玛丽娜一脸震惊地看着我,捂住双嘴,都不知道该怎么组织语言。这小小的萌萌的软软的样子可真可爱,可爱到我忍不住伸出右手揉揉她的脑袋。
“不过你不也一样吗,你战斗的时候……是不是不穿鞋啊?那你怎么不伤脚的?”
“但是我的战衣其实很坚韧诶,而且……我的袜子好像就能像吸盘一样,让我在各种地形如履平地。”
她自信地拍拍胸脯,挺起那跟我一个水准的胸膛,自信地冲我眯眼翘嘴。
“所以我们两个一个靠变异一个靠免疫是吧?”
“你这么理解的话……好像有点道理呢,卡门小姐。”
“挺好的。”
如果生活中每时每刻都像现在这样,在平淡中有点幽默的浪花,在陪伴中沐浴着光耀绚烂的太阳色彩,该多好。只可惜这相聚的时光如此短暂,在导航的倒计时上,马上就要迎来分别的尾声。
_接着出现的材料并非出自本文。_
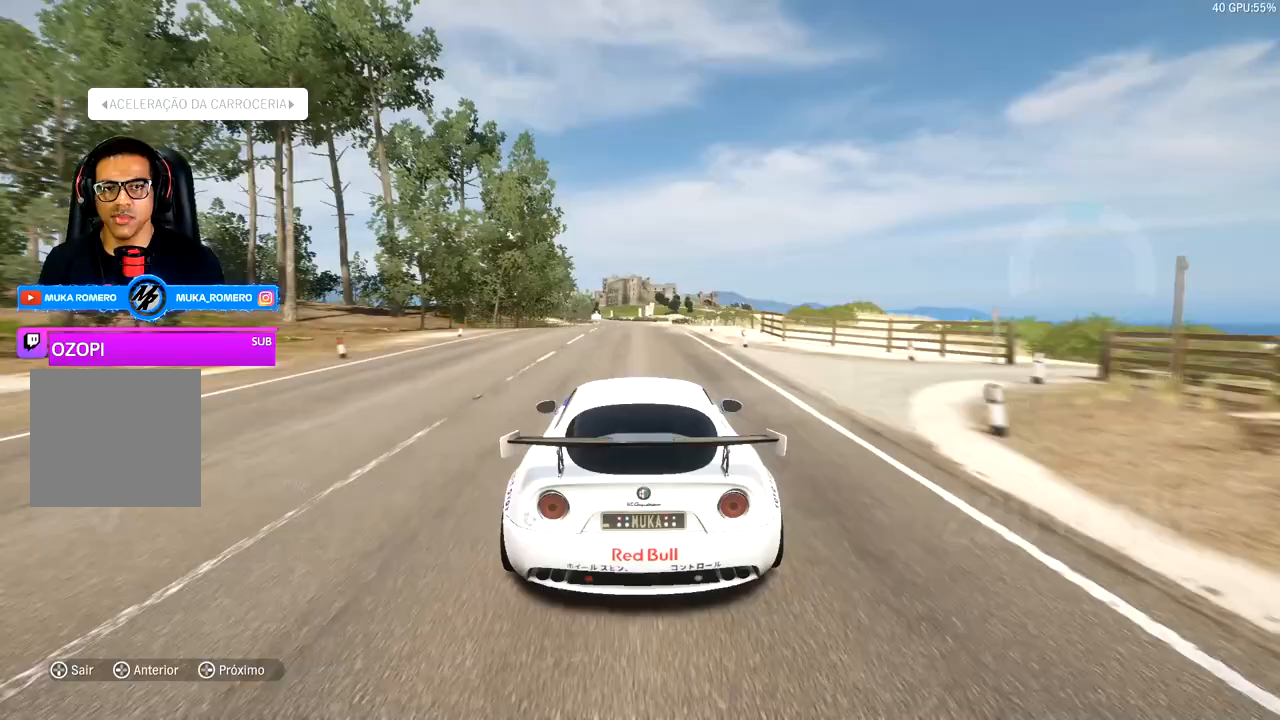
{"dt_ms": 500, "buttons": ["R2"], "left_stick": "center", "right_stick": "center", "events": [[300, "DPAD_RIGHT", "down"], [367, "DPAD_RIGHT", "up"]]}
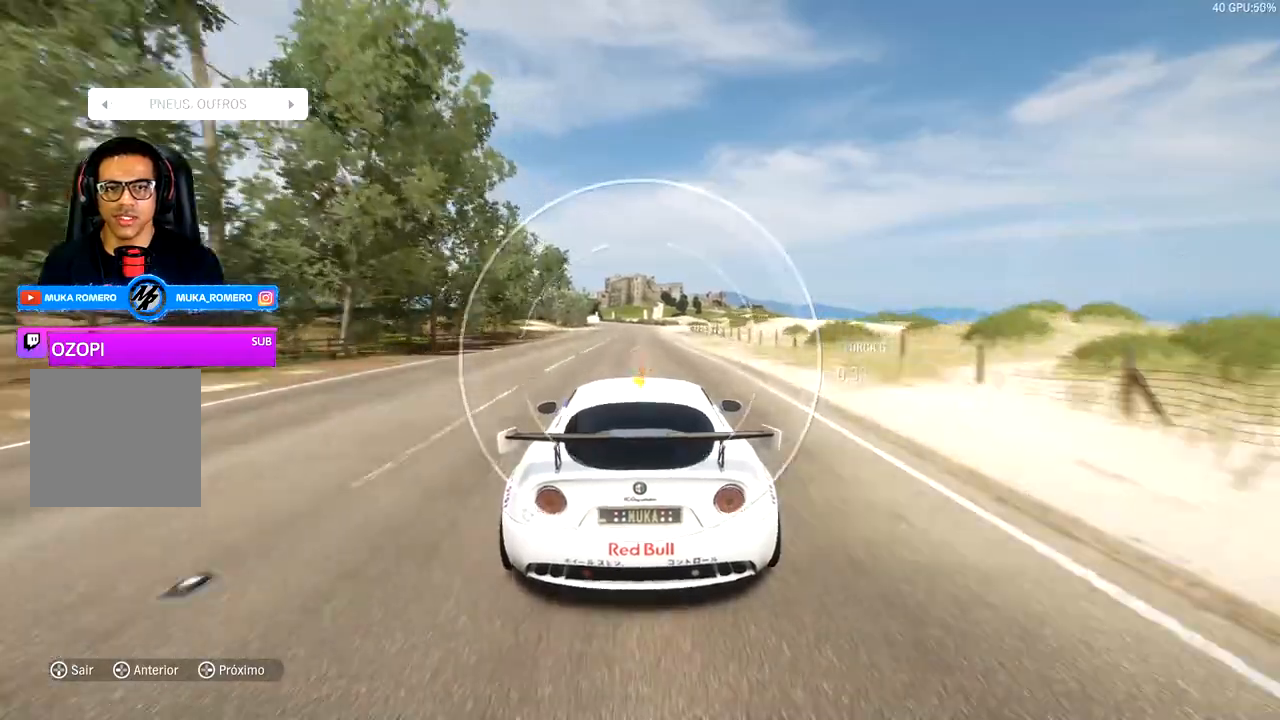
{"dt_ms": 500, "buttons": ["B", "R2"], "left_stick": "center", "right_stick": "center", "events": [[17, "DPAD_RIGHT", "down"], [150, "DPAD_RIGHT", "up"], [500, "B", "down"]]}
转过街角,走出灿烂的圣光,重新沐浴那皎白的明月,来到那人影稀疏的街道,玛丽娜家的糕点店已然跃动眼帘。
“再看导航就不礼貌了,卡门小姐。”
“我都来你家好几次了,我肯定记得的——倒是今晚该怎么跟你爸妈狡辩啊?”
“反正我周末经常厮混到这个点回家,上午的事情随便编编,下午的事情如实说不就可以了,我们都把你当自己人了。”
她拉着我的手,穿过安全畅通的砖石街道,绕过辉光闪耀的路灯,拥抱逐渐清晰的月色。
“明天记得联系,还有最后一件事要办呢。”
“我知道,孙潘戈宝石,对吧?”
“明天和我切磋一番啊。”
“乐意奉陪。”
她转过头,对着我抱拳示礼。
“那,我先走咯。”
“去哪?”
玛丽娜歪歪脑袋,反而有些疑惑。她的身影被路灯的金黄与皎白的月光从正侧两面击中,如银镜撒上金缕,蓦然好似仙灵。
“去找个旅馆住啊。”
“为什么呢?”
“因为……”
等等,
玫瑰花可以移栽到七星瓢虫栖息的同一盆土壤中,不管她的根茎携带多少污泥,日月星辰流转的光阴与风雪雷电连携的水雨,总能将那污浊洗涤干净。
我看着眼前的少女,她的眼神清澈如泉涌,她的身姿招展如辰风。
“我们可以在一起啊,看,你知道那是我的家吧?”
我凝视着她灿烂的笑靥,一瞬间觉得她才应该是露天阳台下自在盛放的红玫。
“卡门小姐,我们,回家。”
“嗯,一起。”
“一起。”
手挽起手,脚夹着脚,衣袖拂过衣袖,面孔掩映面孔,微笑烘托着微笑,眼眸对答着眼眸。
心之所在,即是睡梦中温暖的家。